Actually . . . thinking about goblin hamstringing -- make it an extra d6 of damage, and your opponent is immobilized for one round. You may absolutely consider that concept stolen .


----------



## Siberys (Jul 1, 2008)

Forrester said:


> I'll shove a sharp stick into my eye before I'll work on a feat for spiked-chain wielding goths.




I've a friend who likes the guys, so I developed 'em a bit. Plus, they had a sweet ecology article on 'em back when Dragon was in print.



Forrester said:


> Thanks -- I may be stealing away a couple of yours as well. I have to say that I think more than a few of your feats are overpowered, I may tweak after stealing them.




Well, that's why I put 'em on the 'net. Critique is welcome!



Forrester said:


> (For instance, +2 to all defenses when hidden/concealed at heroic tier just seems too powerful. Blood Fury is a little iffy as well -- although I take it if the attack does not succeed, then Blood Fury is wasted? I really don't want to stray from the whole "extra 6-8 pts of damage per encounter at levels 1-10" guideline that's clearly been put in place by the designers.)

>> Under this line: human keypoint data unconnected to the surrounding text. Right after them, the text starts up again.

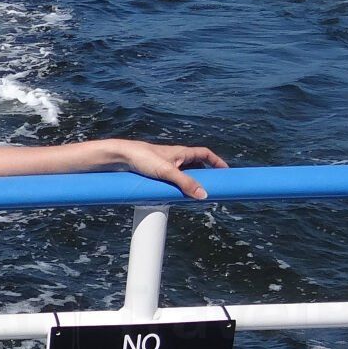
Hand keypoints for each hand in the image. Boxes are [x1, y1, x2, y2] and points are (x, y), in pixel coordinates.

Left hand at [110, 140, 228, 199]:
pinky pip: (172, 178)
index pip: (205, 154)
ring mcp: (165, 164)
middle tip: (212, 187)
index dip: (216, 161)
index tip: (226, 171)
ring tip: (195, 194)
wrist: (120, 156)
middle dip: (205, 174)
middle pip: (196, 164)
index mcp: (182, 152)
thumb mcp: (168, 172)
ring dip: (191, 181)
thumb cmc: (144, 159)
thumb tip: (204, 196)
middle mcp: (175, 156)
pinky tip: (176, 194)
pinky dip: (178, 185)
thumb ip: (185, 183)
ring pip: (184, 172)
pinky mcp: (155, 170)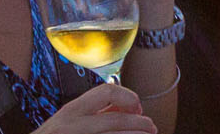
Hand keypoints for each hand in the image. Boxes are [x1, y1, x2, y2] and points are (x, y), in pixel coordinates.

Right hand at [36, 83, 155, 133]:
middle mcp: (70, 124)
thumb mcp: (69, 123)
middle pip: (115, 119)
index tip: (138, 109)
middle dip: (140, 124)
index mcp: (71, 111)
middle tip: (151, 129)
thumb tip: (129, 108)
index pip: (106, 91)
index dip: (129, 97)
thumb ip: (94, 114)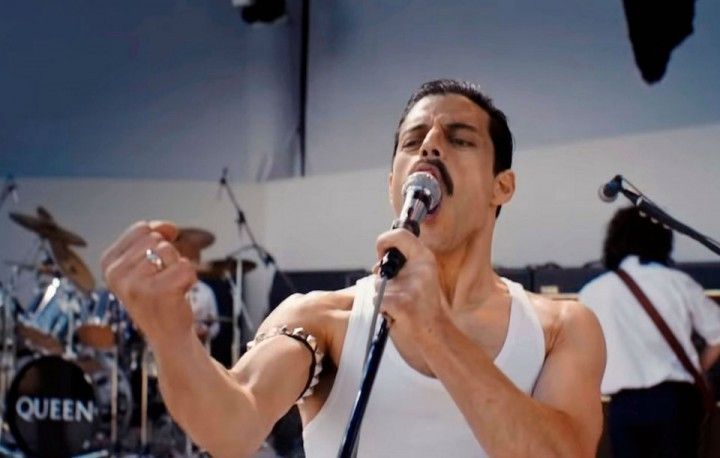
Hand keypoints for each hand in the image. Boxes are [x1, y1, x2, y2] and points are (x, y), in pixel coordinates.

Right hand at [101, 221, 196, 346]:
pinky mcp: (159, 292)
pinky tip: (179, 295)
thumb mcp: (145, 264)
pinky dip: (190, 279)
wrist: (168, 336)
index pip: (141, 229)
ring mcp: (136, 284)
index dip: (159, 239)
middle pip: (156, 239)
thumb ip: (152, 238)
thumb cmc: (159, 296)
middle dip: (167, 257)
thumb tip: (168, 227)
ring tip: (169, 289)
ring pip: (170, 251)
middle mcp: (116, 274)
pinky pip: (186, 266)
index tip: (156, 265)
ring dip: (178, 268)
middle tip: (163, 281)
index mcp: (108, 264)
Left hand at [375, 228, 448, 337]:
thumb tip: (377, 266)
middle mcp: (420, 269)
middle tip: (396, 293)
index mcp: (426, 258)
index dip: (384, 240)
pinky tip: (396, 315)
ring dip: (382, 297)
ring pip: (378, 284)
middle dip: (382, 280)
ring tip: (400, 307)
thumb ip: (402, 265)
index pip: (400, 234)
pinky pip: (377, 300)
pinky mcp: (401, 303)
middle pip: (382, 265)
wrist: (435, 336)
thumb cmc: (423, 307)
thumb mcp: (419, 276)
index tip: (382, 253)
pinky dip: (381, 309)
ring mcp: (411, 286)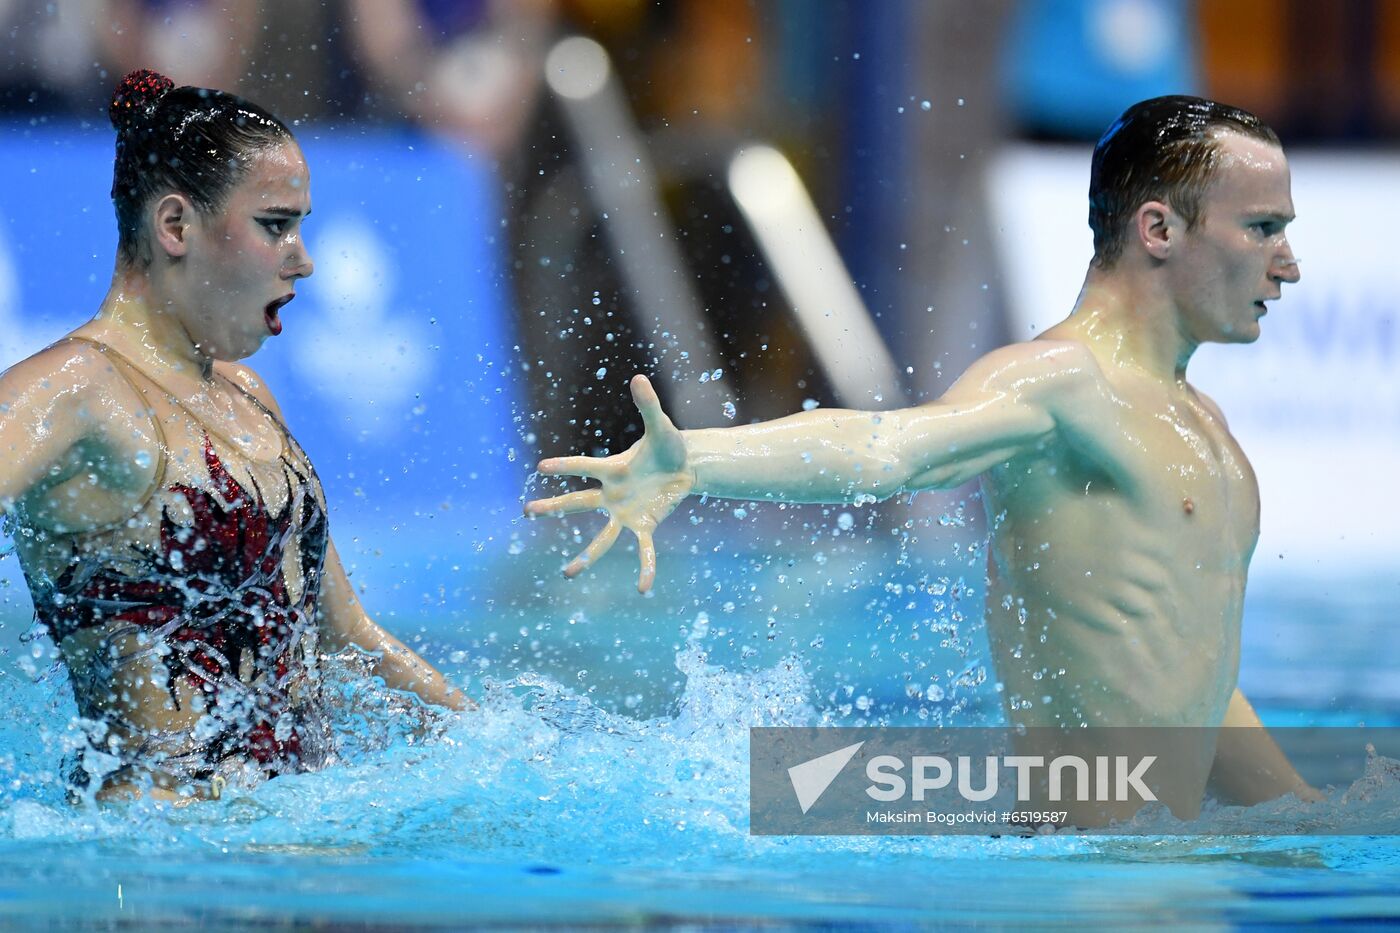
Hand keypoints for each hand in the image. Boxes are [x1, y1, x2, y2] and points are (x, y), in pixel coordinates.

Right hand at [525, 375, 692, 591]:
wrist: (686, 466)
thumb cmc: (669, 446)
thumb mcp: (662, 426)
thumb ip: (649, 405)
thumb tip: (639, 378)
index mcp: (614, 468)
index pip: (585, 466)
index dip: (566, 465)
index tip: (542, 466)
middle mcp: (613, 493)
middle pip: (579, 502)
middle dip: (554, 507)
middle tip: (527, 511)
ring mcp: (627, 512)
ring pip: (603, 538)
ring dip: (586, 556)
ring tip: (568, 574)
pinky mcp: (646, 525)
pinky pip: (644, 550)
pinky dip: (646, 568)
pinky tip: (644, 587)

Maybe +2 to AC and Ref only? it fits with the theme better (why would he be more mentally resistant?)

And, yes, if you miss with Blood Fury, wasted.



Forrester said:


> Ditto goblin hamstringing, etc. I love the concept, but they just seem too powerful relative to other kinda lame 4E feats. Yes, you have to hit (I am hoping), but when you hit not only do you do 11-12 points of damage, you get a VERY tasty effect, like stunning or restraining, that's probably almost as good as doing that extra damage.
> 
> Actually . . . thinking about goblin hamstringing -- make it an extra d6 of damage, and your opponent is immobilized for one round. You may absolutely consider that concept stolen .




Again, yes, if the attack misses, power wasted.

Keep in mind that Hamstringing is Paragon tier. Although Restrained is a bit much, you're right. 2d6 + immobilized seems balanced at 11+, no?


Now, to some of your stuff, so I can contribute to your homebrewing - and we should move discussion of my stuff to my thread. So as to avoid threadjacking, of course.

Attack bonuses are HUGE. They're difficult to come by in 4e, and +1 to attack is roughly +2 to damage (in game design terms, or so I've read), and, even then, your "Just an Orc" feat would be giving the equivalent of +12 damage. When I did things, I tried to keep attack bonus on the lower end.


----------



## shadewest (Jul 1, 2008)

Forrester said:


> I'll shove a sharp stick into my eye before I'll work on a feat for spiked-chain wielding goths.




Is that some kind of variation of cutter behavior?  Are you sure you're not goth?
(J/K)


----------